I have had few outlets to deal with the pain that this caused. Last year, I found theatre, and it has become a healthy and cathartic way to relieve my pain and to deal with my past. I came to theatre after participating in a series of intergenerational dialogues organized by KAFA around women’s memories of the Lebanese civil war. KAFA then collaborated with the Laban Performance Art Theatre to develop the play, “Left to Tell.”

The intergenerational dialogues were organized between women who lived through the war and youths. As I engaged more in the intergenerational dialogues, I dug into my past to try to understand the behaviors of those around me. I do not have any memories of the civil war yet hearing the suffering of the women helped me associate my parents’ actions and the society around us with what they went through during the 15 years of bloodshed. 

The stories were compelling yet painful to hear. One woman shared how she became the first woman to drive and study outside their village, a phenomenon that was not accepted in her community. Another woman described the agonizing moment of witnessing the shooting of the Ain El Rimmaneh bus, a pivotal incident that started the civil war. 

Through what they shared, I could see the strength and perseverance of women who refused to give up. These women were not the cause of the fighting, yet they were tremendously affected. During the dialogues, they kept pushing us to continue fighting for peace as hard as they did to pave the way for a better future for us as women and girls in Lebanon.

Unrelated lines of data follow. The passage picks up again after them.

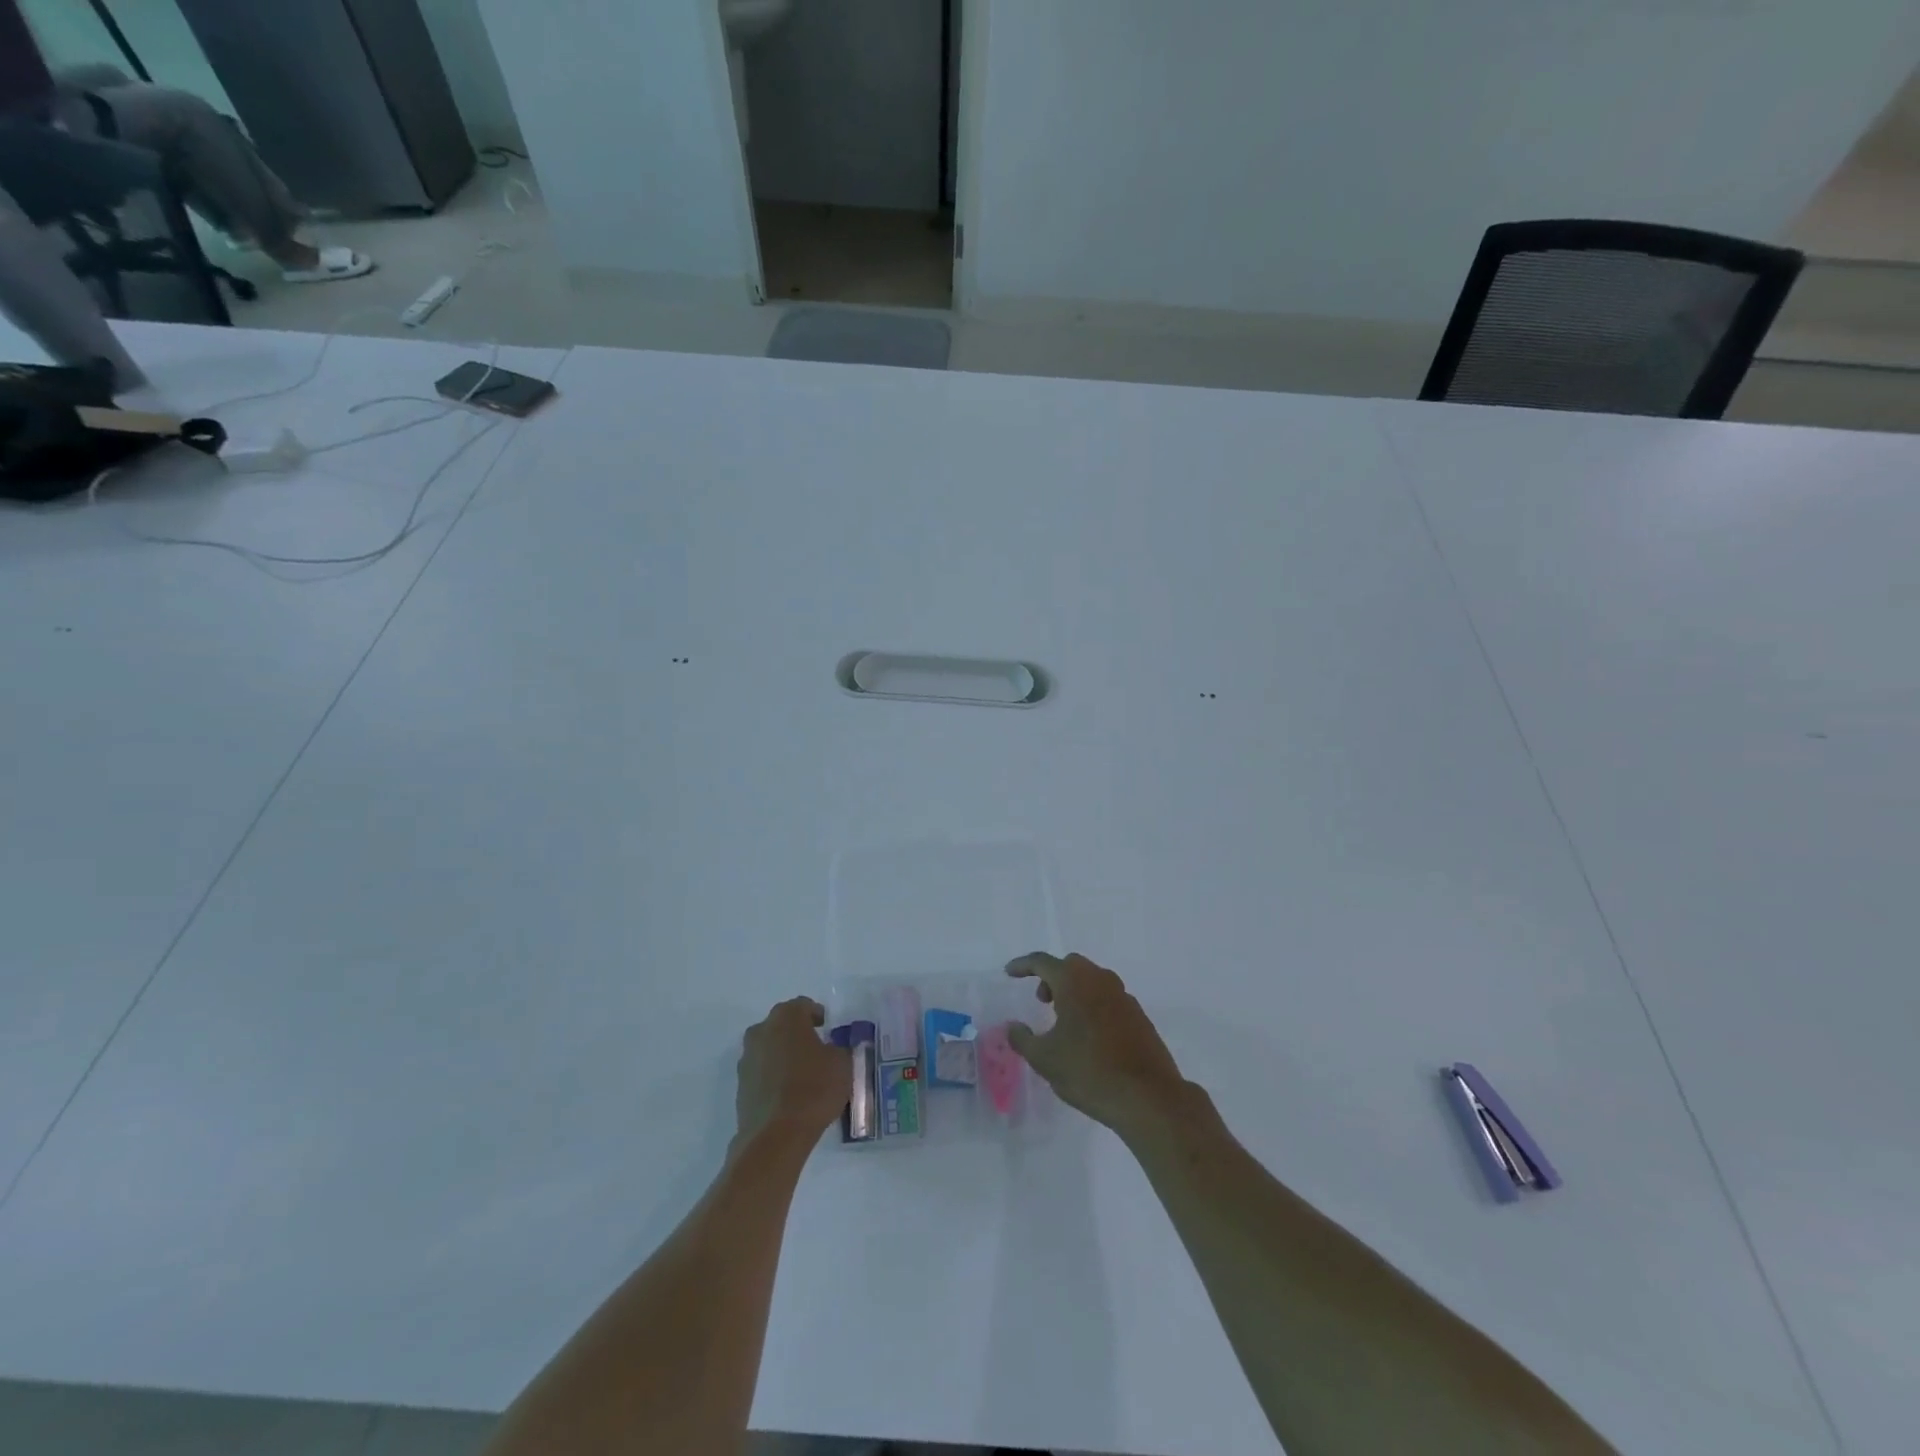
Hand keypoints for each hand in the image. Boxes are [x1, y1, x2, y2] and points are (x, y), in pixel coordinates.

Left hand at [734, 998, 850, 1151]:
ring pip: (769, 1048)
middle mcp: (761, 1031)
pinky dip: (773, 1076)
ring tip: (802, 1074)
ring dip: (783, 1054)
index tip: (827, 1028)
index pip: (803, 1006)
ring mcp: (747, 1059)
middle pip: (782, 1024)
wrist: (776, 1136)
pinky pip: (761, 1072)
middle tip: (816, 1049)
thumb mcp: (842, 1063)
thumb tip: (831, 1049)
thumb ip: (838, 1048)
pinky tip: (788, 1094)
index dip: (817, 1015)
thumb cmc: (814, 1089)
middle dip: (797, 1033)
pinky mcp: (740, 1086)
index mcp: (786, 1017)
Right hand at [1005, 953, 1190, 1137]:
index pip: (1042, 962)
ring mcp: (1124, 996)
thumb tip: (1013, 1027)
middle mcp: (1100, 980)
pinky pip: (1109, 999)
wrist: (1148, 1097)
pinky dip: (1093, 1006)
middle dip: (1052, 977)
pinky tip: (1090, 1036)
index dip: (1023, 966)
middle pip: (1071, 966)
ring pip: (1093, 980)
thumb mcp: (1045, 1059)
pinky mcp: (1139, 1016)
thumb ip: (1023, 1039)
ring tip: (1064, 1021)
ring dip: (1074, 991)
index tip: (1009, 972)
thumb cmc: (1089, 1071)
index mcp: (1074, 982)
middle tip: (1042, 1000)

Inspired by their stories, I was one of the 12 women performers engaged in the script development and staging of the play, re-enacting women’s memories of the past. Despite not living through the civil war, I cried the whole time throughout the dialogue sessions because I truly felt the pain the women explained. We were connected as women, through our collective experiences of pain.

Laban gave us the freedom to choose the character we wanted to represent. I decided on the part of a woman in her late thirties wanting to be liberated from the society’s taboos; I think it was the right fit for me. The play changed us all.

I tell all women who might have, or are still going through similar experiences, not to be scared; to take control of their lives and to seek support when they need it and to believe in better times. Building off from the stories of the empowering women before me, I cannot and will not give up hope that one day my daughter and I can be reunited.”


Aisha Halawany is one of 58 women engaged in the joint KAFA and Laban Performance Art Theatre initiative through the “Dealing with the Past: Memory for the future” Project (DWP). This programme is jointly implemented by KAFA, UN Women, The United Nations Development Programme (UNDP), and The Office of the United Nations High Commissioner for Human Rights (OHCHR) under the leadership of the United Nations Resident Coordinator’s Office (UNRCO), with the generous support of the UN Secretary-General’s Peacebuilding Fund (PBF).
 

*Lebanon acknowledges 15 personal status laws based on its recognized 18 sectarian groups. Family law falls exclusively under the jurisdiction of religious courts, meaning each sect dictates rules regarding marriage, divorce, inheritance, and custody. Across all confessions, women face legal obstacles when terminating unhappy or abusive marriages; limitations on their pecuniary rights; and the risk of losing their children if they remarry or when the so-called maternal custody period (determined by the child’s age) ends.